-- Source document follows --
The "clean-up" campaign has continued with the police destroying
all vendors’ markets nationwide, and almost simultaneously, entire suburbs
in towns across Zimbabwe were demolished.
Throughout the month
of June, OM has affected virtually every town and rural business centre
in the country. From Mount Darwin in the north, to Beitbridge in the south,
Mutare in the east and Bulawayo in the west, no part of the nation has
been spared the impact of what could be termed a slow-moving earthquake;
every day the nation awakes to find more buildings have fallen around
them, more families have been displaced and left poverty stricken.
Literally thousands
of dwellings have been bulldozed during the last four weeks, displacing
people on a massive scale. The scale of the displacements has been unprecedented
in Zimbabwe’s history: at the height of the translocation of civilians
by Rhodesians into "protected villages" or "keeps"
during the 1970s war of independence, human rights agencies reported with
outrage that 43,000 people were forcibly removed in one month.1
This number pales into insignificance when compared to the numbers
that have been left homeless since May. Not even in apartheid South Africa
were several hundred thousand people ever forcibly relocated in the space
of a few weeks. There is no precedent in southern African for such a movement
of people in a nation supposedly not at war with itself.
As houses and dwellings
continue to fall at this time, numbers of people affected are growing
daily. It is difficult to estimate how many houses have been knocked down,
but in Harare, entire suburbs and housing settlements have disappeared,
including Hatcliff Extension, Mbare, Joshua Nkomo, and White Cliff Farm.
In Bulawayo, settlers at Killarney and Ngozi Mine have been entirely razed,
and in Victoria Falls, entire settlements have vanished. In towns across
Zimbabwe, whole suburbs are gone. In addition, in every street of every
suburb, cottages and structures in back yards have been taken down, leaving
lodgers without accommodation.
Along the width and
breadth of Zimbabwe, by the middle of a wintry June, families were to
be seen sleeping under trees or on pavements, trying to protect small
children, the elderly and the ill from winter weather and thieves, with
no access to ablutions, and nowhere to cook or store food properly. Tiny
babies, days old, and people on their deathbeds alike continue to sleep
at the mercy of the elements. Bus stations remain filled to overflowing
with families sitting hopelessly next to furniture and building materials
salvaged from the onslaught, waiting in vain for buses prepared to carry
the loads to rural areas.
Those with trucks
struggle to access scarce diesel, which now costs up to Z$50,000 per litre,
when the official price is Z$4,000 per litre; those with fuel are charging
extortionist rates to move desperate families short distances. It costs
Z$200,000 to move a wardrobe by bus – desperate families without this
money are selling their assets off at a tenth of the transport cost in
order to raise fares for their wives and children to get home. They will
arrive in some remote, starving rural area without a job, without food,
without furniture, without a house – and be at the mercy of a ZANU PF
dominant rural leadership to whom they will have to appeal for a space
to live.
-- Source document concluded --
Questions =>
1. Answer these questions using the text on the Zimbabwe demolitions:
(a) How many people did human rights agencies report were forcibly removed in one month during the 1970s war of independence?
(b) Which two settlements in Bulawayo have been entirely razed?
(c) What is the official price of diesel per litre?
2. In the listing, rewrite the part that opens with the line containing "Grammarly giờ đây có thể sửa ngữ" and closes with the line containing "hàng và trực tuyến", changing "30/09/2025" to "01/10/2025" and leaving everything else as it is. Give only those lines.
The text above and the listing that comes after it are separate material.
-- Data to examine follows --
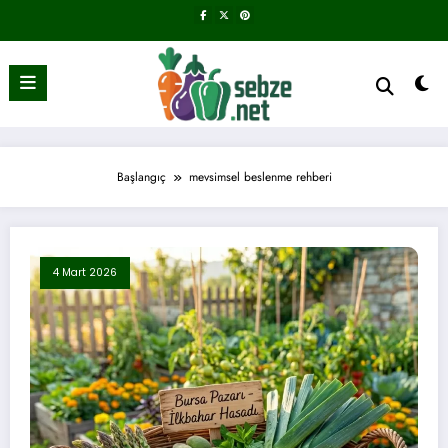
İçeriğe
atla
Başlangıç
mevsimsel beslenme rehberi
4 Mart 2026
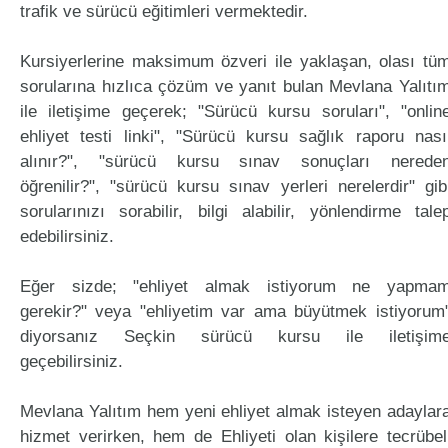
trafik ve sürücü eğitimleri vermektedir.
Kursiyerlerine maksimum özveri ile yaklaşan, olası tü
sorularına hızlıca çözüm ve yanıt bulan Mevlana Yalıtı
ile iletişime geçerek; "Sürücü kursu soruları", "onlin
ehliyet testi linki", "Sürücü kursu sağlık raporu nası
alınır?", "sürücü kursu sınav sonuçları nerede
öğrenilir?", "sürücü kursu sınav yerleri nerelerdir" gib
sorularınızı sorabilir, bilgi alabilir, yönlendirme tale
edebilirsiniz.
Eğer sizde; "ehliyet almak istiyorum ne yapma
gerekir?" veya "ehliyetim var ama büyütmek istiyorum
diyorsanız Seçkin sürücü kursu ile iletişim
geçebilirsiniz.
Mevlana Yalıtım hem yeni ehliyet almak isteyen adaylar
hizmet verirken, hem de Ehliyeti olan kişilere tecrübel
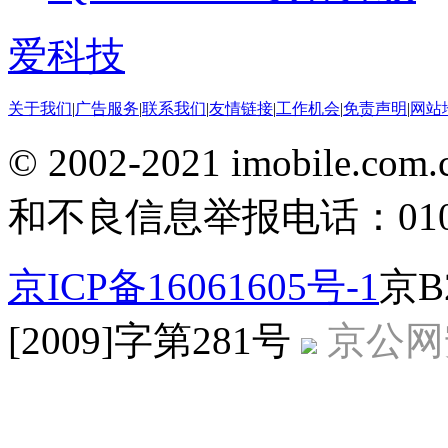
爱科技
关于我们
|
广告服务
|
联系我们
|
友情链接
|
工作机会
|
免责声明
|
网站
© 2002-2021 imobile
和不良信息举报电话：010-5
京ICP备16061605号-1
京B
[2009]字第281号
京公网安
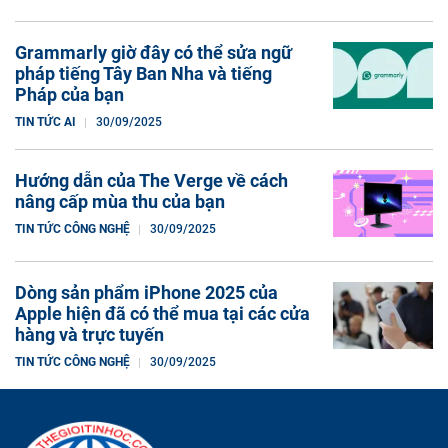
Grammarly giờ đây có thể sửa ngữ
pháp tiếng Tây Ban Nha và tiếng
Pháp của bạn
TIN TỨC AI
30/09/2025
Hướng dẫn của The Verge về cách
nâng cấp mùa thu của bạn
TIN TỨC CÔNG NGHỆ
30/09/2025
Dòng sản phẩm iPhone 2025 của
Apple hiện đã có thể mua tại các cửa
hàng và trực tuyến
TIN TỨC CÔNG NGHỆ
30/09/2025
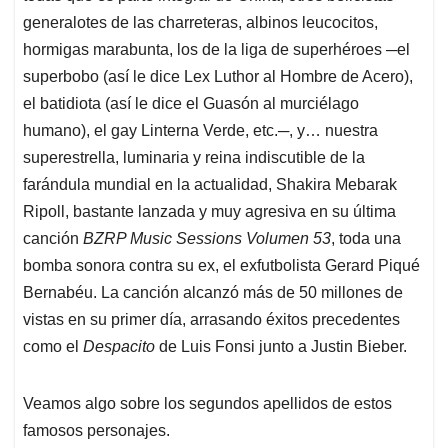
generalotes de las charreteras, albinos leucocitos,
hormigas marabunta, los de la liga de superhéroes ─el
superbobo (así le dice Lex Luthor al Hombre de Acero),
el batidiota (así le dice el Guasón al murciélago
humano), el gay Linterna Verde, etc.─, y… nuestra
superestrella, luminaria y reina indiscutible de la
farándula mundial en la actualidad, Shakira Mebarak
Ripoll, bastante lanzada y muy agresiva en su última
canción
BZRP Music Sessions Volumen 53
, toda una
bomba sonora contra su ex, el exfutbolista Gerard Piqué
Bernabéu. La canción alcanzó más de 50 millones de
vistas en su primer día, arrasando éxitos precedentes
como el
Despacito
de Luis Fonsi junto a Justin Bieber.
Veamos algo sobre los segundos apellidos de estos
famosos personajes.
-- Data to examine concluded --
Results by task =>
1.
(a) 43,000 people
(b) Killarney and Ngozi Mine
(c) Z$4,000 per litre

2.
Grammarly giờ đây có thể sửa ngữ
pháp tiếng Tây Ban Nha và tiếng
Pháp của bạn
TIN TỨC AI
01/10/2025
Hướng dẫn của The Verge về cách
nâng cấp mùa thu của bạn
TIN TỨC CÔNG NGHỆ
01/10/2025
Dòng sản phẩm iPhone 2025 của
Apple hiện đã có thể mua tại các cửa
hàng và trực tuyến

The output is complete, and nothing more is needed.